I have been working on a way to back up some of my remote systems. In the past, I would have a timer/cron job to tar everything I wanted to back up, then use scp to distribute the tarballs to their off-site locations. This works well and is quite simple. However, it is inefficient for network bandwidth, and some of my VMs have a metered connection. Incremental updates with tar are not ideal (using “u” will store duplicate files) and restoration is very tedious (incrementals require restoration of main tar plus all incremental files, then a manual clean up of what was removed).
This made me think of using rsync instead. Rsync is great for, well, synchronizing files, but isn’t designed for snapshot type use. Plus instead of one tidy tar file, you have crap all over to worry about.
The solution I came up is a bit odd, but it has been working well. It also requires scratch space equivalent to the amount of space you are backing up. What I do is do an rsync pull from a VM located at the backup location to its own disk. This disk will hold a living copy of the data locally and rsync will only pull the changes, supports compression, so a lot of bandwidth is saved. Then, I use tar to take a snapshot of the synchronized folders, which I keep 30 days worth.
Security wise, it is quite secure, with everything occurring over SSH. Depending on the access required, the largest security flaw is sudo access to root requiring no password. If you are just backing up application data, and not system files, this is probably not required. Here is what is needed:
- Create (or use an existing) account with SSH keys and passwordless sudo access (if required) on the system that will be backed up.
- VM with enough disk space to hold a live copy of the backup data.
Steps:
- Do an rsync pull on the VM where the backups will be stored. Note: -p port can be added to the ssh string below, if required. –rsync-path=”sudo rsync” may be removed if sudo access is not required to back up your data.

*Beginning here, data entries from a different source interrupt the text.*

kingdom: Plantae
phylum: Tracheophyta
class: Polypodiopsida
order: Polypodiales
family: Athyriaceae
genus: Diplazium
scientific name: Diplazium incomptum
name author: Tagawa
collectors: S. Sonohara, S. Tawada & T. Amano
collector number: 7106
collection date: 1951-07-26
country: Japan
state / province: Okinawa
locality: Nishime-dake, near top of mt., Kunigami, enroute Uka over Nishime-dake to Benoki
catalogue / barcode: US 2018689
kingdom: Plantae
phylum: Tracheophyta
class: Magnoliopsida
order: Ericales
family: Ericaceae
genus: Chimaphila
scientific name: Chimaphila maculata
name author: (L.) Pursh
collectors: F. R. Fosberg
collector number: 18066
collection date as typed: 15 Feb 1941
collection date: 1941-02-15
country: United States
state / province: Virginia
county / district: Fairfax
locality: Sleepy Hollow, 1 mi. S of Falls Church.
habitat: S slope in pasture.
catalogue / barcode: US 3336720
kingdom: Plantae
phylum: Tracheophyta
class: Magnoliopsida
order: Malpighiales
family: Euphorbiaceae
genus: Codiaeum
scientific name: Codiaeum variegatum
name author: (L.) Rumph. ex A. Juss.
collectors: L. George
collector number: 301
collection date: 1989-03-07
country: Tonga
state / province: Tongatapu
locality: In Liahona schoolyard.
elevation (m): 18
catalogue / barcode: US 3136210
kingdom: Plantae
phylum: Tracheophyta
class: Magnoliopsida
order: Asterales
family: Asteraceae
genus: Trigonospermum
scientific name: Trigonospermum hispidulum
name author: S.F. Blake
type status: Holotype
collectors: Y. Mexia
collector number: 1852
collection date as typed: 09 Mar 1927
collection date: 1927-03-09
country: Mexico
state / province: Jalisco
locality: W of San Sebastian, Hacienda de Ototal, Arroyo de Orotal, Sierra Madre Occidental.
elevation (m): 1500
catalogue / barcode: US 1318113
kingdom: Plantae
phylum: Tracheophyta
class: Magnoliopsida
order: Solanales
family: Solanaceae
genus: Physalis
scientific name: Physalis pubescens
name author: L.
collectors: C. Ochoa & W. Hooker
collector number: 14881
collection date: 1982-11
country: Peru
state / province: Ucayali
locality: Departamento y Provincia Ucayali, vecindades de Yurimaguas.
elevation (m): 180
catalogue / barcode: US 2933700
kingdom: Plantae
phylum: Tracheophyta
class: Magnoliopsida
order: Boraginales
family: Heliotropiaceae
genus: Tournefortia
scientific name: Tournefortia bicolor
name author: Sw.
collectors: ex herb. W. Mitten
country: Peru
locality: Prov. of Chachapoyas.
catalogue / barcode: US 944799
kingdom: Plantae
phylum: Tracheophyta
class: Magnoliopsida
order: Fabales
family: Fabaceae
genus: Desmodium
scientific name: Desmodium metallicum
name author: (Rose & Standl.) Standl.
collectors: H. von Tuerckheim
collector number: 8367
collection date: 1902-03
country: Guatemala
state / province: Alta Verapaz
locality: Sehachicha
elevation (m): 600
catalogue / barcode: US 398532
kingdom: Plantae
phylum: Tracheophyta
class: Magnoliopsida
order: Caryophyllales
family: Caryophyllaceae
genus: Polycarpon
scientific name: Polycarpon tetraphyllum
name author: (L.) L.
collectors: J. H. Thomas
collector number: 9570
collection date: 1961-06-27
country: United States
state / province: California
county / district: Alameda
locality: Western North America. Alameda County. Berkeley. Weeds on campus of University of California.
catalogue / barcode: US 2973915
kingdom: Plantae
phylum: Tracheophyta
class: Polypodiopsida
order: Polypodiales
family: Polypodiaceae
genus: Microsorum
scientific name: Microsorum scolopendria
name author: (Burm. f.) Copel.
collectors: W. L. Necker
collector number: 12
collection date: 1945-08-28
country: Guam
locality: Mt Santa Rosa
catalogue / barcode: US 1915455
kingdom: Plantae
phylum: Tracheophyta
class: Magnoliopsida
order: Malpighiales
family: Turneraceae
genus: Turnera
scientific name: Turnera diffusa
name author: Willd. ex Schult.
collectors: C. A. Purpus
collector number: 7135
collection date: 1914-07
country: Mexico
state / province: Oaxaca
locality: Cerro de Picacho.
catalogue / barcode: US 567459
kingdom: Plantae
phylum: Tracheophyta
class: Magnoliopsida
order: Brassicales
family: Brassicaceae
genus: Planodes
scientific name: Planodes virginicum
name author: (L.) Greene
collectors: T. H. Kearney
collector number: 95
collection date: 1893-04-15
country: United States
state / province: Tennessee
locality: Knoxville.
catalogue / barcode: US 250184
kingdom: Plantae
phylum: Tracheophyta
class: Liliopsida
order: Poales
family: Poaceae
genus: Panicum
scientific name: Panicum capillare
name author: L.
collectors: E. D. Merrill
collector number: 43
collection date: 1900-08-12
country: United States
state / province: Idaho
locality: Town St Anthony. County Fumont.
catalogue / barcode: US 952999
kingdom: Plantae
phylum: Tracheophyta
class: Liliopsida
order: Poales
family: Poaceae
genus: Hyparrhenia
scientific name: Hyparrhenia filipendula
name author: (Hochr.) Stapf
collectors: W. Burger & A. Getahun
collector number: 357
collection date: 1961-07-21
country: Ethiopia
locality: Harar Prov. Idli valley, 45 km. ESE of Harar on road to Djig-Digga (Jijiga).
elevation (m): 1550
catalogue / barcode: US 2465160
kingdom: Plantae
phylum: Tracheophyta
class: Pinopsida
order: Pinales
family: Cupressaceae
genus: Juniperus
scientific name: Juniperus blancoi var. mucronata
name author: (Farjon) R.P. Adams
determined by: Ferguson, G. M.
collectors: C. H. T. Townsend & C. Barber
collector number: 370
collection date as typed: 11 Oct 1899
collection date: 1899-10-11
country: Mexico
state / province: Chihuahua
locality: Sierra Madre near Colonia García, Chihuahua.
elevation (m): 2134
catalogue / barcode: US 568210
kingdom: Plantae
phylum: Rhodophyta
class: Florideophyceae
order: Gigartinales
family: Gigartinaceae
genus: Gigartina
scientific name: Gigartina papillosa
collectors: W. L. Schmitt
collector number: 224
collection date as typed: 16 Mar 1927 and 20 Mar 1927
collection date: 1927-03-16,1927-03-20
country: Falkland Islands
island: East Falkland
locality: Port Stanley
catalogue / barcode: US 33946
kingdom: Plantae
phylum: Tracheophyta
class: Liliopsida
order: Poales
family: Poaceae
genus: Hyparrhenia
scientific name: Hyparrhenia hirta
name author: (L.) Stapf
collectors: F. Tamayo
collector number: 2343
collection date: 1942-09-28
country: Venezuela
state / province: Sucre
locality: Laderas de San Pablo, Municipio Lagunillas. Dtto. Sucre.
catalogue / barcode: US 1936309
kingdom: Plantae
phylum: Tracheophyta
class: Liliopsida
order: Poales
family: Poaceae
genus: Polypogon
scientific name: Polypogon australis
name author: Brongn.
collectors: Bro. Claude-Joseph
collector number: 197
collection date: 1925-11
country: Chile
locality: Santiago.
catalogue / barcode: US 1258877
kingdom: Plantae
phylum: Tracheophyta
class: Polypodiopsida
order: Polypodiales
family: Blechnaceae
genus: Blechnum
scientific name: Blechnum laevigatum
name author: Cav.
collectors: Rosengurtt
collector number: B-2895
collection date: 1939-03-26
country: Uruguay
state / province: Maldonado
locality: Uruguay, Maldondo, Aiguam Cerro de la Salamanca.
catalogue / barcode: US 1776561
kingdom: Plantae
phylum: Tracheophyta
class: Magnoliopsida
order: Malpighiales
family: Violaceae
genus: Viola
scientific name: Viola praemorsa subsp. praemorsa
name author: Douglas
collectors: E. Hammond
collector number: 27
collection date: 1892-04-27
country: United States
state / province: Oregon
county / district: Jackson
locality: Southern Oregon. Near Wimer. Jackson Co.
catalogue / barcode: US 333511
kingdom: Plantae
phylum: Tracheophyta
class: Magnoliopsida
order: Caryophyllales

rsync -ahP -e “ssh -o StrictHostKeyChecking=no -i /your/ssh/key/here” –delete –rsync-path=”sudo rsync” \
–compress –compress-level=9 \
user@host:/backup1/dir \
… as many as needed … \
/backup-scratch-directory > /backup/destination/directory/`date +%F`.log - You can then do a tar snapshot of the rsync directory:
tar -czpf /backup/destination/directory/`date %F`.tar.gz
- I then make sure to clean up old files with:
find /backup/destination/directory -type f -mtime +30 -exec rm {} \;
I run all this nightly so I end up with a directory full of 30 tarballs with their corresponding log files.